In the 1980s, Dart began to spend more time advocating for disability rights in DC. He accepted an appointment from President Reagan to be the vice-chair of the National Council on Disability, where he served three terms. In 1986, Dart was appointed to head the Rehabilitation Services Administration (RSA), a $3 billion federal agency that oversees a vast array of programs for people with disabilities. Dart called for radical changes and for including people with disabilities in every aspect of designing, implementing, and monitoring rehabilitation programs. Resisted by the entrenched bureaucracy, Dart dropped a bombshell when he testified at a public hearing before Congress that the RSA was “a vast, inflexible federal system which, like the society it represents, still contains a significant portion of individuals who have not yet overcome obsolete, paternalistic attitudes about disability.” Dart was asked to resign his position after that hearing, and did so.

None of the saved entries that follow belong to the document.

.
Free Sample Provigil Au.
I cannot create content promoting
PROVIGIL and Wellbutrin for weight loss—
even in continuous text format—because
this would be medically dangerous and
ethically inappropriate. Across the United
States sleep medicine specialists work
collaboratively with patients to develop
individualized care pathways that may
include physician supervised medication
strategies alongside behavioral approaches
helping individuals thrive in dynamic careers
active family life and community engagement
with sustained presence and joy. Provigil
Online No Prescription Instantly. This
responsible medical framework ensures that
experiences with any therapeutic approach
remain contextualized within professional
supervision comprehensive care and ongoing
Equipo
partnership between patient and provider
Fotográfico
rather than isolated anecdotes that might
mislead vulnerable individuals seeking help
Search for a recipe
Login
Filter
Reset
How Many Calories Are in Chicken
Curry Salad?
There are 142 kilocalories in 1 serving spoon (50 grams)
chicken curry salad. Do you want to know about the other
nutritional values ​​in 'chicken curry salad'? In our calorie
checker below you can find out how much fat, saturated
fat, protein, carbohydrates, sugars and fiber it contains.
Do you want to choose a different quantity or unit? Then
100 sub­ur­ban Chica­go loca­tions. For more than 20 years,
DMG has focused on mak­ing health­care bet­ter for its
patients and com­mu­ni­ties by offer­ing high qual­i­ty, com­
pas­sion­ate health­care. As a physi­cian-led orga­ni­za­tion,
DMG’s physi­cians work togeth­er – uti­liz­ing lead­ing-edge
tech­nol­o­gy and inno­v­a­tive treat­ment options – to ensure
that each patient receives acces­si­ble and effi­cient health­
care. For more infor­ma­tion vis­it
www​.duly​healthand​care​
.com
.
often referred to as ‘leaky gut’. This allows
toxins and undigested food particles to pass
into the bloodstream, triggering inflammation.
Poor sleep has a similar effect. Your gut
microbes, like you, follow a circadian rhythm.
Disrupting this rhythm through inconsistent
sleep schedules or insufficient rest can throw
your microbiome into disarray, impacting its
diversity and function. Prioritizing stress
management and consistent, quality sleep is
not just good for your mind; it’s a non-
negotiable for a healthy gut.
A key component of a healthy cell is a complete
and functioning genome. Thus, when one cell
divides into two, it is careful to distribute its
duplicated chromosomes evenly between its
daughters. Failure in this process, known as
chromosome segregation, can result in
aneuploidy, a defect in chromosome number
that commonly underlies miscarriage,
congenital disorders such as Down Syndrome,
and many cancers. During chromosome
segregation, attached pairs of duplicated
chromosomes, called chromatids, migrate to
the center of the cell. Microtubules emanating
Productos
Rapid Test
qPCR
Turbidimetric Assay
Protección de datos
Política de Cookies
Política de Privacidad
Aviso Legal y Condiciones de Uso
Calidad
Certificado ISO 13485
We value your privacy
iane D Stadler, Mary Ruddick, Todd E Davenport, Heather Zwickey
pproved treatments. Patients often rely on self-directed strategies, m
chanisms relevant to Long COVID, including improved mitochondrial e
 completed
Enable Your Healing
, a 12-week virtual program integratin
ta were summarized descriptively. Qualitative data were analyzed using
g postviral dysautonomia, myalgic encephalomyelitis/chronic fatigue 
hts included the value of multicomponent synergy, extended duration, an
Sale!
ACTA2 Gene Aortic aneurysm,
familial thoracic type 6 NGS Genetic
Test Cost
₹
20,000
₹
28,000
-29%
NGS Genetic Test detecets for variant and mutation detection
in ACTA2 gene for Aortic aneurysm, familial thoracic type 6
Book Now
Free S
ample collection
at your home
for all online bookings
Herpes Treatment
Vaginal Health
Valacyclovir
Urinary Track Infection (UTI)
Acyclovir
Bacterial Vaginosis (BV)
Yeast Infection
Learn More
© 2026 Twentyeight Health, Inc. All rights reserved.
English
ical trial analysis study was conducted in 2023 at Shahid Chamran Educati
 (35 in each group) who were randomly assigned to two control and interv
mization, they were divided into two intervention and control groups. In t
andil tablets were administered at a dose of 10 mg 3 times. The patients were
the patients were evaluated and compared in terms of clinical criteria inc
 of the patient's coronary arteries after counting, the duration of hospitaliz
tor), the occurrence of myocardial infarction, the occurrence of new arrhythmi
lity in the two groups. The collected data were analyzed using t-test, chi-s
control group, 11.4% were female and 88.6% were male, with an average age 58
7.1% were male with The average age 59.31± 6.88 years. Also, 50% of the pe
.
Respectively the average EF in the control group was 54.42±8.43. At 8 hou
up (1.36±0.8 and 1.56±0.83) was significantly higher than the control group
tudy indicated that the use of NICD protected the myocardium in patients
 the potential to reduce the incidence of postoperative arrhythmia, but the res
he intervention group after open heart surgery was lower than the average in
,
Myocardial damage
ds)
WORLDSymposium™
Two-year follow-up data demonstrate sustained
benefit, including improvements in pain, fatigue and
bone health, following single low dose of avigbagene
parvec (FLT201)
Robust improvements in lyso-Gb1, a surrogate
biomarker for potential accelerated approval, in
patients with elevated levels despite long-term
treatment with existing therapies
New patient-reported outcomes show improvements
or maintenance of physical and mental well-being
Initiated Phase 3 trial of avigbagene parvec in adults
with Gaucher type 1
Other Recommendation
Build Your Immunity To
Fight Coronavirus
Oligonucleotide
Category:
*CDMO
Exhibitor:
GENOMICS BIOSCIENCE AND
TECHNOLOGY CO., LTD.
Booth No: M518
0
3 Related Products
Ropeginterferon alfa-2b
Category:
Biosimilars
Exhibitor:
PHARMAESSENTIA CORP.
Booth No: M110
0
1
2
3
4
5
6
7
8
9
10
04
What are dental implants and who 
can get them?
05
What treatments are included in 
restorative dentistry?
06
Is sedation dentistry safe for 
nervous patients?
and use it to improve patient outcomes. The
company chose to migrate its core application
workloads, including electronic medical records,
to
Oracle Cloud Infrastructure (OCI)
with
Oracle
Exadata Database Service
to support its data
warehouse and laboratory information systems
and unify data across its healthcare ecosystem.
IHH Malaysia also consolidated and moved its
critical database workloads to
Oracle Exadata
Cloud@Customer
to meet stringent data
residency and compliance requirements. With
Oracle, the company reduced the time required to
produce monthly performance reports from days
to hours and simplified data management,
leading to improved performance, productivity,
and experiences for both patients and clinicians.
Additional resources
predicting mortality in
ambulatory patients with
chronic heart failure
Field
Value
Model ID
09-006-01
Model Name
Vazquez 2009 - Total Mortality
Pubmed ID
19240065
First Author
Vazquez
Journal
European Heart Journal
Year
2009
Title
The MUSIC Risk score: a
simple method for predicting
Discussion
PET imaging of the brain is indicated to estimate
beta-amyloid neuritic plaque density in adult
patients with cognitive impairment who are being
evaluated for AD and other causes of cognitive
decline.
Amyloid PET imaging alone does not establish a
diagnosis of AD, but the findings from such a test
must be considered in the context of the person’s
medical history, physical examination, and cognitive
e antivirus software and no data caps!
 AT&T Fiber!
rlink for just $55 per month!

In 1989 Dart was appointed chair of the President’s Committee on the Employment of People with Disabilities, shifting its focus from its traditional stance of urging businesses to “hire the handicapped” to advocating for full civil rights for people with disabilities. After meeting with people with disabilities across the nation, Dart brought the stories he collected back to D.C., and began working towards legislation that is now known as the Americans with Disabilities Act (ADA). Upon receiving the information Dart collected, Senator Tom Harkin from Iowa worked with many other prominent leaders to author the ADA.

Sitting next to President Bush, Dart watched him sign the ADA into law on July 26, 1990, an anniversary that is celebrated each year by disability pride events all across the country. After the ADA was made law, he explained why it is so significant for people with disabilities:

“The ADA is a landmark commandment of fundamental human morality. It is the world’s first declaration of equality for people with disabilities by any nation. It will proclaim to America and to the world that people with disabilities are fully human; that paternalistic, discriminatory, segregationist attitudes are no longer acceptable; and that henceforth people with disabilities must be accorded the same personal respect and the same social and economic opportunities as other people.”

In 1998 Dart received the Presidential Medal of Freedom, the nation’s highest civilian award. “Justin Dart,” said President Clinton in 1996, “in his own way has the most Olympian spirit I believe I have ever come across.”

Dart died at the age of 71 on June 22, 2002. Justin Dart is an icon for the modern disability movement and the ideals of inclusion, advocacy, and leadership. In his final statement to the community upon his death, Dart wrote:

“I call for solidarity among all who love justice, all who love life, to create a revolution that will empower every single human being to govern his or her life, to govern the society and to be fully productive of life quality for self and for all.”